TO DO |
In the material below, find each line with the word "Rumilly" and list it.

LISTED RECORDS |
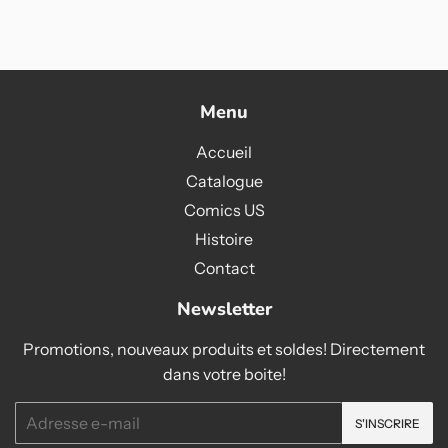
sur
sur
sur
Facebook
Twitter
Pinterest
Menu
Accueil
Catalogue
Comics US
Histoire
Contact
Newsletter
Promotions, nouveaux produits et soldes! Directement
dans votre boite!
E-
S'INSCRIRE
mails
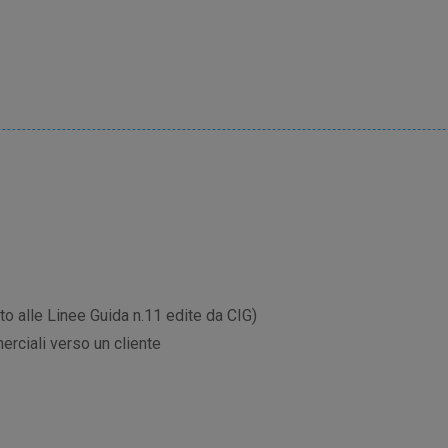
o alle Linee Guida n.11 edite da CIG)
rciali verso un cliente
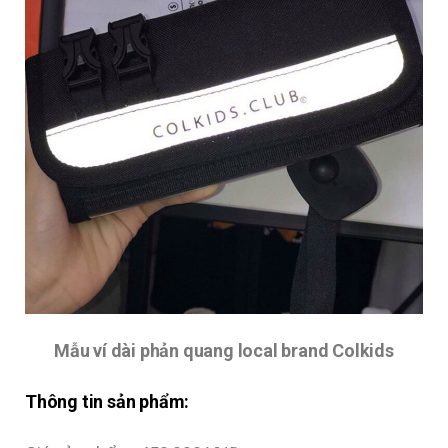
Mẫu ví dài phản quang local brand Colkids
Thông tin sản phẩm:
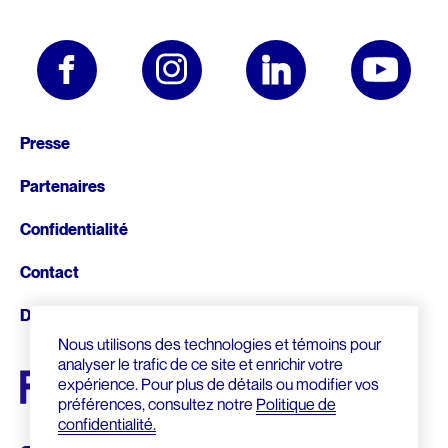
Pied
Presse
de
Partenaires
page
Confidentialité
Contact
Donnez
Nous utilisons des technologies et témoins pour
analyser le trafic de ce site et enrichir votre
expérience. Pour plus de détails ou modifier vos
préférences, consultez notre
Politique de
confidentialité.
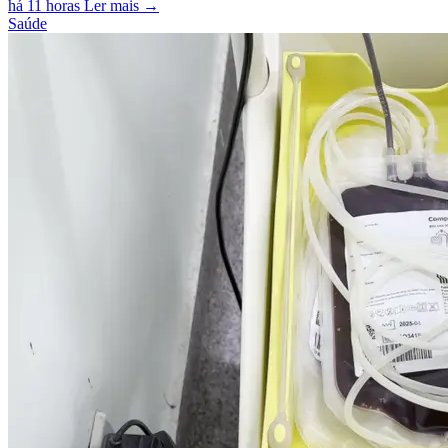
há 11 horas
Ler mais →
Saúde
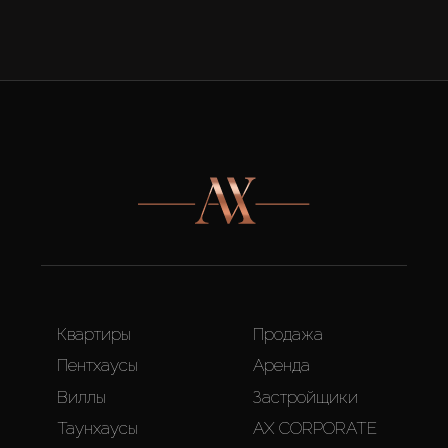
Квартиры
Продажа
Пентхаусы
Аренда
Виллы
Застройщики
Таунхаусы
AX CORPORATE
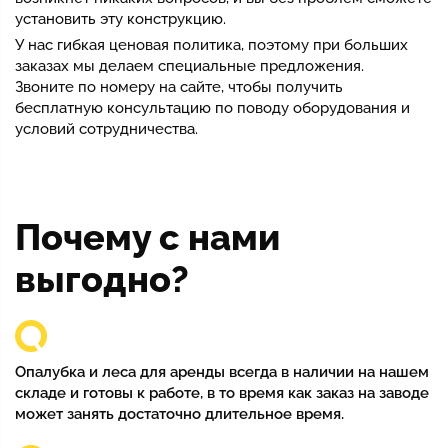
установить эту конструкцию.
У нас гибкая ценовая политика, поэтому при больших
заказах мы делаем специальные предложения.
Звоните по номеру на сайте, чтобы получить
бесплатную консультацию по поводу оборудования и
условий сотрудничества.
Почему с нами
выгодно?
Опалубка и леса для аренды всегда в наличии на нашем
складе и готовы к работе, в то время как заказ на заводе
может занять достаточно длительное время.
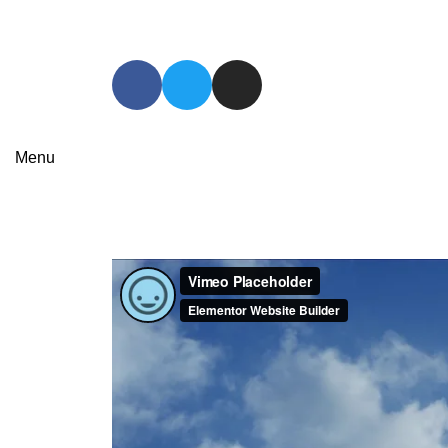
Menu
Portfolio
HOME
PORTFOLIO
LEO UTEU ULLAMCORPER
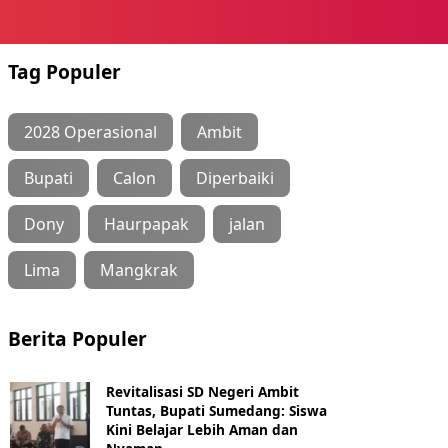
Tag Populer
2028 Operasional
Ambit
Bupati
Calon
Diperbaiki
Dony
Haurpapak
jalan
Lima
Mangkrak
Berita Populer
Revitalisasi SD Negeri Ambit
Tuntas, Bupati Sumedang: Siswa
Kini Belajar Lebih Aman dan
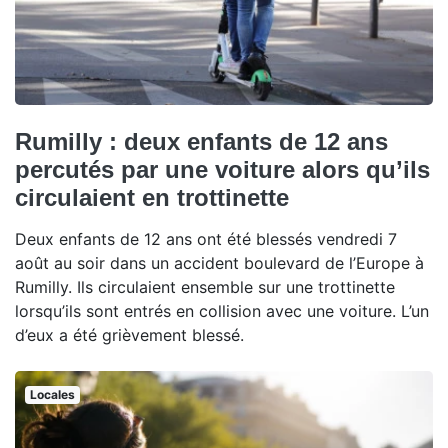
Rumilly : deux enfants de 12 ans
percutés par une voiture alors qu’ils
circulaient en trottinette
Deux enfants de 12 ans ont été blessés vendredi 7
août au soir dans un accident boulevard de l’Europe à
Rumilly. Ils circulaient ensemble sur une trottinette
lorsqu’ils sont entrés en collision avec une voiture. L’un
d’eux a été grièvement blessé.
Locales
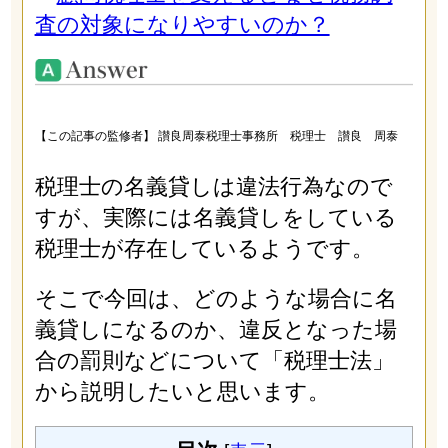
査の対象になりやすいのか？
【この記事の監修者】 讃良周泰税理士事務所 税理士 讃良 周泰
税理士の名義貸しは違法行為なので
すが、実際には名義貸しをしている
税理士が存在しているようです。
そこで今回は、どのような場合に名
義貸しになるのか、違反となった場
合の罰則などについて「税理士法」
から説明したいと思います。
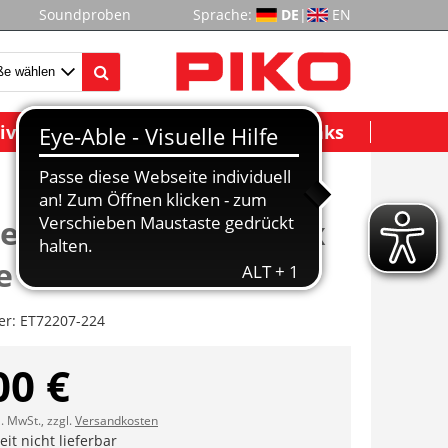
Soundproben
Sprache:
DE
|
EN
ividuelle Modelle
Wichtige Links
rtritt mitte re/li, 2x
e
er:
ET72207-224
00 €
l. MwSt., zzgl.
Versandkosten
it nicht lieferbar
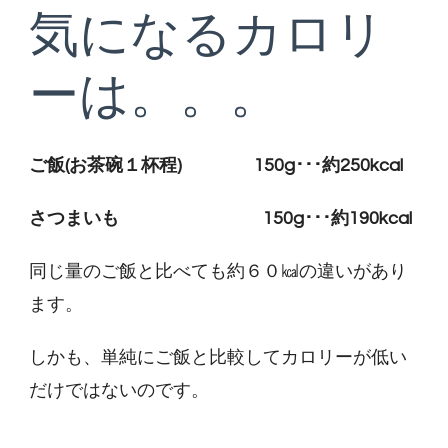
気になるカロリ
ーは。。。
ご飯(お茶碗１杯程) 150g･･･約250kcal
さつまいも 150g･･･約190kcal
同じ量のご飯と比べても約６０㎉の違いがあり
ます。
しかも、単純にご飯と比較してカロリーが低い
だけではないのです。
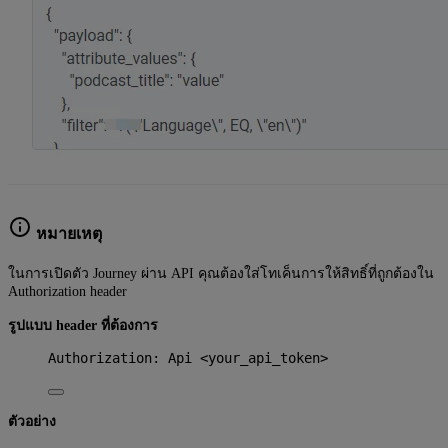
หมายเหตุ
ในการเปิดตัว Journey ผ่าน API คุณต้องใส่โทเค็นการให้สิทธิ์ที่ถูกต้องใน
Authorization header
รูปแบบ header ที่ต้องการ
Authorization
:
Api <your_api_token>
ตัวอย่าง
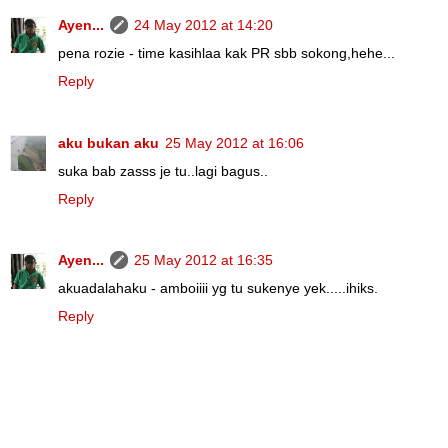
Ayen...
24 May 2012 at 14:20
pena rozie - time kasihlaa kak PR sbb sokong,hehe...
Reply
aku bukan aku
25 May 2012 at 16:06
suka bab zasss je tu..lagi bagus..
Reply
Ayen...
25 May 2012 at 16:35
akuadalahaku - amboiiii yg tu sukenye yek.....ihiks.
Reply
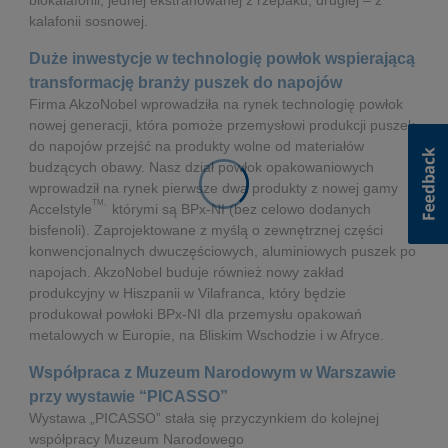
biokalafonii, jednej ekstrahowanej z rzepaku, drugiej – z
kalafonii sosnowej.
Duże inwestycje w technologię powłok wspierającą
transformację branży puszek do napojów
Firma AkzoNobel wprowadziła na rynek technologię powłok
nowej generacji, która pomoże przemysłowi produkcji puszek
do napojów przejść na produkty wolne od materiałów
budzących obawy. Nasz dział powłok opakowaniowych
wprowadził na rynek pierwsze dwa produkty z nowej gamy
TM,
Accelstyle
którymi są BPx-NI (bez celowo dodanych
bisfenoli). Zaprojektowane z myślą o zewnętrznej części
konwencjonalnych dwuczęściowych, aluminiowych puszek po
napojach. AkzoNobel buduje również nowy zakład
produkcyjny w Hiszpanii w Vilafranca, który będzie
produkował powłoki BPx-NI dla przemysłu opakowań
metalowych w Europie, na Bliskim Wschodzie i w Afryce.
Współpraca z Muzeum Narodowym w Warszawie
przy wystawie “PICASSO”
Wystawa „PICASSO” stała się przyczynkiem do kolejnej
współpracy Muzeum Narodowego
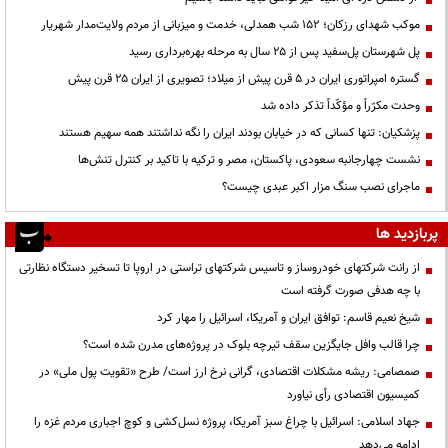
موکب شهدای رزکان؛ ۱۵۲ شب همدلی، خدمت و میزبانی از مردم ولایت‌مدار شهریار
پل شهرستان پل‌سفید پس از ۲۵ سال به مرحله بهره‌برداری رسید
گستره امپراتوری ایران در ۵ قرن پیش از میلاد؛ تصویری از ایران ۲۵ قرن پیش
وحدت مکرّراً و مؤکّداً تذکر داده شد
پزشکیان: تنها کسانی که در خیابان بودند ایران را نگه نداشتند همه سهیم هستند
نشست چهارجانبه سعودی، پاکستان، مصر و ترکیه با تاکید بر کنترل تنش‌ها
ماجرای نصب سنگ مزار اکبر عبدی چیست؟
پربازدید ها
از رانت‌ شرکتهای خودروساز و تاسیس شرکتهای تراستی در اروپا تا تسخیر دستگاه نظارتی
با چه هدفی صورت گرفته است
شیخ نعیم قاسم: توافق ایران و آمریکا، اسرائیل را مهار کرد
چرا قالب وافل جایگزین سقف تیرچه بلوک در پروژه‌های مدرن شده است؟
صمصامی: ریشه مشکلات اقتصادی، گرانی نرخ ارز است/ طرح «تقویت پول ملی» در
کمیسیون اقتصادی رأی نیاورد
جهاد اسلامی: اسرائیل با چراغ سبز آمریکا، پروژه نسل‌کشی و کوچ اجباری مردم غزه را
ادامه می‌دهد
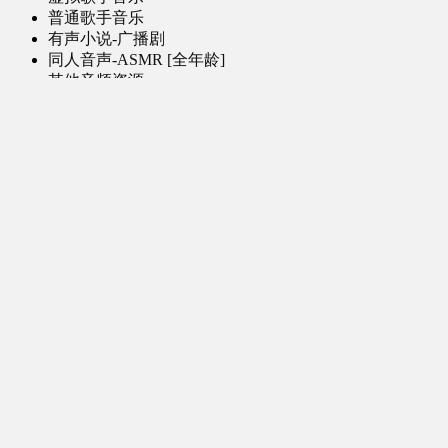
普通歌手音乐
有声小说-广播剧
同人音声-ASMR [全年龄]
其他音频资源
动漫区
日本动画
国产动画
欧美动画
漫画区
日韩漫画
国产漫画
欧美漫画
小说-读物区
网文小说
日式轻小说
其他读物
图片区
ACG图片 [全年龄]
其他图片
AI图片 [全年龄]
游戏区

RESULT OF THIS EXERCISE |
Rumilly : deux enfants de 12 ans
Rumilly. Ils circulaient ensemble sur une trottinette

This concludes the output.